Old Scrapbook

These 10 pages are left over from my old Centerport Cycles web site. They seem to be pretty popular, so I guess I'll leave them up.

Page 2

In 1984 we had a race called the Tour of Long Island. It was a four day, seven stage Pro/Am stage race that circled Long Island. Fred Mengoni (lower left) put up the cash. The photo above shows the overall winners. First is Ron Haymen, a Canadian Pro. Second is (left) Louis Garneau and third was local boy (right) Eric Zaltas. Eric cleverly won the first stage and then valiantly held on for third place.

This was our team for the Tour of Long Island. I (left) was the mechanic, and Doug Hutwagner (right) was the manager. The riders were, left to right; Steve Weiler, Richard Minchik, Hewitt Thayer, Jim Lehane, and (not shown) Bobby Philips. Bobby (the one from Ireland, not Baltimore) had crashed and broken a few ribs so he went home before this photo was taken.

The famous American bike racer named Bobby Phillips has the nick-name "the Baltimore Bullet." I tried jump-starting the nick-name "Belfast Bullet" for our Bobby Phillips but it never took...

Joan Durdalleur was the Chief Judge on that race. This is her with Fred Mengoni. Joan had two sons who were good riders. Fred is an Italian imgrant who came to New York City and made a fortune in construction and real estate. He was an amateur bike racer in his youth and loves the sport. Fred has been a huge financial supporter of cycling. He was a early sponsor of Greg LeMond, Steve Bauer and Leonard Nitz, just to name a few. Fred was one of the founders of U.S.Pro and served several terms as president.

This is Andy Fellenz getting a hand up from his future wife, Jan, at the 1985 New York State Road Championships in Bridgehampton, Long Island. Andy and his sister Kristen were very good riders who I was/am friends with. Kristen is married to Hewett Thayer who was another top rider from the 70's and 80's.

Like me, Andy Fellenz fooled around with frame building. I think he built around 8 or 10 bikes for himself and his friends. This is a track bike that he built for himself. Instead of putting his own name on the down tube he chose the name "Xanthus." I think that was the name of Zeus's horse. Andy took a fair amount of ribbing over that name. You didn't want to get Andy mad though because it would make him go to the front and set a tempo that would make you regret it.

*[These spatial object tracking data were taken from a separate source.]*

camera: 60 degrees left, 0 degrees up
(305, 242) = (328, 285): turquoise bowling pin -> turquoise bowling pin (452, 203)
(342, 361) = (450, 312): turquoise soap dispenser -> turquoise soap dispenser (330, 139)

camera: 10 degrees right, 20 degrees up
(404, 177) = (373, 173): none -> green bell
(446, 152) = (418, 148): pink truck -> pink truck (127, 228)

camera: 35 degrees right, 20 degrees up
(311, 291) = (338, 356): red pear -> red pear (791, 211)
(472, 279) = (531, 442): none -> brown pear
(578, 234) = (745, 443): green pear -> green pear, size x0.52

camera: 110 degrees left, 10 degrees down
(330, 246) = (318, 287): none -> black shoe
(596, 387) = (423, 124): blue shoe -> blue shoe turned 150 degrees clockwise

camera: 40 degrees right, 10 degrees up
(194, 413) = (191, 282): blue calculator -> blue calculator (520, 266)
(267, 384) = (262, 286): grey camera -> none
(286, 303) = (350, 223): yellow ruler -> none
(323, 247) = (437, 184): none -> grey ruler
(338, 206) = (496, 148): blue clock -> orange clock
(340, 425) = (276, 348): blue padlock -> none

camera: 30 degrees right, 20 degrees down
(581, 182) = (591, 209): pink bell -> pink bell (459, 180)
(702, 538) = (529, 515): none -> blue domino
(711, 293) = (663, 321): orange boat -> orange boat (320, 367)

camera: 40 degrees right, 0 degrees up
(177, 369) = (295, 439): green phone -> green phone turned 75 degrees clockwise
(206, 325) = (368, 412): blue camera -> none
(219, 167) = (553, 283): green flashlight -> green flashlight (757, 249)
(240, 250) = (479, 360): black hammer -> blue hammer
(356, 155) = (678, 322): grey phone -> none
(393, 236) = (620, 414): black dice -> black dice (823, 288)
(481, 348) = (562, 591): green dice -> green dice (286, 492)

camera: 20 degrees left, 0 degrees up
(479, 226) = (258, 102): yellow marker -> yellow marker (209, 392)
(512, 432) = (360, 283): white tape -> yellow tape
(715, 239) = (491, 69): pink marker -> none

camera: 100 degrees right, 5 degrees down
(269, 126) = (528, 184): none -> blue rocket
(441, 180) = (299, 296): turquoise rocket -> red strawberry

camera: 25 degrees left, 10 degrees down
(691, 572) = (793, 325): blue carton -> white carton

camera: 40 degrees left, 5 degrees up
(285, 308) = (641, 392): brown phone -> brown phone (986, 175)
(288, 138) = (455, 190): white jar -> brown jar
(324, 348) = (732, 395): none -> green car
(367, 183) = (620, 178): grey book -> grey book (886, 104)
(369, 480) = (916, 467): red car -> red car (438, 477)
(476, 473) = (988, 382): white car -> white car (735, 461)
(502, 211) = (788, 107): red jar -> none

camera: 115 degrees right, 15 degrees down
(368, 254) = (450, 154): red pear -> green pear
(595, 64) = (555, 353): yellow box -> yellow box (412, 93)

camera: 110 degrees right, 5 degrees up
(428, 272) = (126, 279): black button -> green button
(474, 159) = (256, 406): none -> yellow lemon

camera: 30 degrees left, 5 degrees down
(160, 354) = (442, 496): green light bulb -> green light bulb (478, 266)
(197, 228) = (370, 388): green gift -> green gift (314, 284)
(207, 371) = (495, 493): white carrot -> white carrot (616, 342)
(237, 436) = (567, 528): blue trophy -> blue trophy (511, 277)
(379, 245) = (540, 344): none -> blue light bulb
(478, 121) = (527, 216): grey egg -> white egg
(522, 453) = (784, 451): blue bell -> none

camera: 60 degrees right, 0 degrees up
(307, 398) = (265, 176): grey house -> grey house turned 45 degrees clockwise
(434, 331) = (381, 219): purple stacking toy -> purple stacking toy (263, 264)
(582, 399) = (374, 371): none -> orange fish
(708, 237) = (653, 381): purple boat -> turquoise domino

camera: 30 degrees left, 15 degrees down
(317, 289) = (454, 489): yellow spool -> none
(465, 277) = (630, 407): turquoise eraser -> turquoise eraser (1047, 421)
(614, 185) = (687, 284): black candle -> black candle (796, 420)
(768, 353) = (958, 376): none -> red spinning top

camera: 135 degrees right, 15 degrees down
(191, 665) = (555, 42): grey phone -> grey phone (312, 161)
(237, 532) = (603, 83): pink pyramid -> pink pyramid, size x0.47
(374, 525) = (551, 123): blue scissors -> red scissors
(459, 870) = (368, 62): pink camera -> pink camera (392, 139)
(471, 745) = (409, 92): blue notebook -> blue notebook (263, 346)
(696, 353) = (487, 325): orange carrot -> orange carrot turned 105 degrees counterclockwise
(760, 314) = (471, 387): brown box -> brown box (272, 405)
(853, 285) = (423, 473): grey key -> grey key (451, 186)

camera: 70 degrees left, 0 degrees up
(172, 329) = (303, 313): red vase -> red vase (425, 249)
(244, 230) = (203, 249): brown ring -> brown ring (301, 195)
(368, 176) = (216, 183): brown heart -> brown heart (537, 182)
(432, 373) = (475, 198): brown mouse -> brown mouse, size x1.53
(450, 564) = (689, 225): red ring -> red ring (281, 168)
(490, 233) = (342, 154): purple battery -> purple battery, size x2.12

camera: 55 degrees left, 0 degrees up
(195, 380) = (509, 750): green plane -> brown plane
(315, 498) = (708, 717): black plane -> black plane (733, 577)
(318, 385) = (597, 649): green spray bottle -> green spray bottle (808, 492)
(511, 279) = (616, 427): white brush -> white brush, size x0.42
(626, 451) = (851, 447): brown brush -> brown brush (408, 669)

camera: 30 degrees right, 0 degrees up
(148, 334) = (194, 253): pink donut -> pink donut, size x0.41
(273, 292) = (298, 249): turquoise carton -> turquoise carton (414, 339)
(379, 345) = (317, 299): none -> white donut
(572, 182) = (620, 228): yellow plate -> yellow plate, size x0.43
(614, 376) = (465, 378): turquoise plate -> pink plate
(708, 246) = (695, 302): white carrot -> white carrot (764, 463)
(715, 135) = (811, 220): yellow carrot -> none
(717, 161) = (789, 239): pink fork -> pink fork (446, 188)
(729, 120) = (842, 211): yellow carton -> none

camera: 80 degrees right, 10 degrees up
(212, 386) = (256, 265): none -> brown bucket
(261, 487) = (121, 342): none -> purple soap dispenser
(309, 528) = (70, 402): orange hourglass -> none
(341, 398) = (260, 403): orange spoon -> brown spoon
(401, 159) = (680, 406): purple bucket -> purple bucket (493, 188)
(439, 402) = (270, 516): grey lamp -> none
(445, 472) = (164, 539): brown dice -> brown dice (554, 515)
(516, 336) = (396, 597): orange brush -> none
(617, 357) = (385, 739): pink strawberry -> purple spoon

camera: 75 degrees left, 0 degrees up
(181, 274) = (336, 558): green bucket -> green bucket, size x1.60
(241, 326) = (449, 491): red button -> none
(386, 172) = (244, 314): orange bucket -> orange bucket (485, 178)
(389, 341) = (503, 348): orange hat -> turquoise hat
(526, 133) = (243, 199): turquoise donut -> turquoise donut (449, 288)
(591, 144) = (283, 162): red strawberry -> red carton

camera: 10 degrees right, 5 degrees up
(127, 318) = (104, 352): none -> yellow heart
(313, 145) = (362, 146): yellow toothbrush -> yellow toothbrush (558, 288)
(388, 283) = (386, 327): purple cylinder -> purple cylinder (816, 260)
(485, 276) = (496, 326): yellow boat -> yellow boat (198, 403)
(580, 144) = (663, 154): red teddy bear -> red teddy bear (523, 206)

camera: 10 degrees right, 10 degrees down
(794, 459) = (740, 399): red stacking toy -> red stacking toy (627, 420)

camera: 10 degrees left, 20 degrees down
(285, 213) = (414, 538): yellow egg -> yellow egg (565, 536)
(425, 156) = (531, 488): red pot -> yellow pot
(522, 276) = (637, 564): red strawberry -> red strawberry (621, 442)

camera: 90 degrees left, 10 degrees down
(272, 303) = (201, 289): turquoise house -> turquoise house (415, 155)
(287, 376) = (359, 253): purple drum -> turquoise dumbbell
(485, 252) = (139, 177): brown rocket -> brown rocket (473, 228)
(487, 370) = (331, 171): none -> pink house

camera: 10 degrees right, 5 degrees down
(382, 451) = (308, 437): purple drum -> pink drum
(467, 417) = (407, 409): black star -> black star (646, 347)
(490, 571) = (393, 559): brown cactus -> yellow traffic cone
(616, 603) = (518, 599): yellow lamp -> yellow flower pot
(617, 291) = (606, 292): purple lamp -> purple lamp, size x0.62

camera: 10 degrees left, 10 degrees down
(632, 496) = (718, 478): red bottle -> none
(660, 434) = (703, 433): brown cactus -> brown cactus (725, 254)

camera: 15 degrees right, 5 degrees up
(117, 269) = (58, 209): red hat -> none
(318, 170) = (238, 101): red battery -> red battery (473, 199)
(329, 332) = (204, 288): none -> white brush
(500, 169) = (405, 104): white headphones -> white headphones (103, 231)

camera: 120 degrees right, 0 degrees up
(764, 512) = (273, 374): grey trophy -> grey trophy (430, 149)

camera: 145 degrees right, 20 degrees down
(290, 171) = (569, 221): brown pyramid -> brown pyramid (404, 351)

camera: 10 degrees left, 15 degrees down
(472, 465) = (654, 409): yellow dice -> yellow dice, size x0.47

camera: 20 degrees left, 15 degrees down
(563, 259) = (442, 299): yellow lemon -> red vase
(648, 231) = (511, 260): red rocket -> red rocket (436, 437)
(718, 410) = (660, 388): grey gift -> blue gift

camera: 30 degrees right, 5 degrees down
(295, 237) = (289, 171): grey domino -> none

Here is Kristen Fellenz (now Thayer), Mark Lobit and Andy Fellenz; all teammates of mine. I trained quite a bit with Mark. That was the closest that I ever got to having a coach. Mark started racing when he was about 10, spent a year living and racing in France and won two national championships. He was an extremely clever rider and he taught me a few tricks. I haven't heard from Mark in about 10 years. He lives in Chicago these days.

Another interesting thing about Mark was that his training partner was Harold Gulbransen Jr., son of "Corky" Gulbransen who was the top frame builder in New York during the '60's and '70's. Mark went to art school and he designed the graphics for Corky's bikes. Mark rode Corkys throughout his career.

From the same evening at the track; this is my pal Jim Lehane. Jim and I trained and traveled to races together. We might have had a few cocktails along the way too. He was a very accomplished rider winning medals in the State Championships and at the Empire State Games; but if Jim was as strong as he was funny he would have won the Tour De France... And he would have beaten Rebecca Twigg. Read on.

I didn't take this picture. Annie Liebowitz did; for a photo essay on Olympic athletes in Vanity Fair. I'll probably get sued if she finds out that I'm using it. Anyway I think it is a very cool shot of Rebecca Twigg.

Twigg was a many-time World Champion in the pursuit. She must have been traveling in this area because she showed up at one of Vito's training races in Uniondale. Those races were run as one big field, no separate categories, so we got to ride with her. I remember that she had a very distictive pedaling motion. At the end of the race there was a break away up the road and Rebecca was one of those left to contest the field sprint. There were probably 50 men left in the peloton but it came down to Twigg and Jim Lehane at the line.

The skinny little girl prevailed and Lehane had to hide his face for a few weeks. As usual, after the race, most of the group went over to Giuseppie's in Westbury for pizza and beer. Rebecca was with Leslie and Harvey Nitz. She was at least as shy off the bike as she was assertive on it. She sat there like a little mouse. After a while she loosened up but she still didn't have much to say. Uncharacteristicly, niether did Jim.